Document section |
+++++
The Greek agony continues. Signs point to a some kind of an ad hoc fix to keep the country in the euro but it's a mess. There is no deal.
The deferral until June 30th of a €300 million repayment due today to the International Monetary Fund -- and the deferral until then of a further €1.32 billion in payments due by June 19th -- only adds to the sense of anxiety and uncertainty
At this sorry point in the saga, there are as many theories as observers.
One notion is that the Syriza government’s idiosyncratic negotiating style has its root in a strategy to convince creditors that it would indeed go so far as to detonate the “Grexit” bomb if it does not get what it wants.
Whatever the truth of that, the financial and political temperature in Athens is rising rapidly.
Deposit flight from the country’s addled banks last Friday alone is said to have reached €1 billion.
This further erodes the collateral required for more than €100 billion in emergency European Central Bank aid, leading to increased expectation of capital controls among global banks.
"Further damage to the economy, banking system and confidence may well lead to this outcome, especially if accompanied by policy mistakes," says Morgan Stanley.
“This scenario can take many forms, depending on whether capital controls are introduced because of a decision by the Greek government to miss a payment, or to stop deposit outflows, given prolonged uncertainty and/or a worsening economy.”
Although the political negotiation resumes today, the situation is chaotic. After late-night talks in Brussels wrapped up early yesterday, prime minister Alexis Tsipras said a deal was "within sight".
The chief of the euro zone finance ministers, Jeroen Dijsselbloem, who took part in the talks, insisted the differences were "still quite large" but pointed to the remaining issues being narrowed down.
+++++
Dataset section |

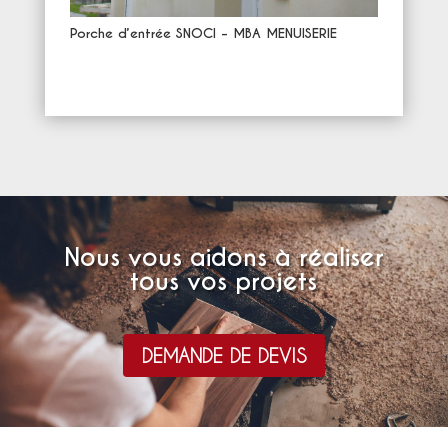
Porche d’entrée SNOCI – MBA MENUISERIE
Nous vous aidons à réaliser
tous vos projets
DEMANDE DE DEVIS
+++++
Aim of the exercise |
From the article on the Greek debt crisis, reproduce word for word the passage that opens with the words "One notion is" and closes after the words "reached €1 billion.".

Output of the exercise |
One notion is that the Syriza government’s idiosyncratic negotiating style has its root in a strategy to convince creditors that it would indeed go so far as to detonate the “Grexit” bomb if it does not get what it wants.
Whatever the truth of that, the financial and political temperature in Athens is rising rapidly.
Deposit flight from the country’s addled banks last Friday alone is said to have reached €1 billion.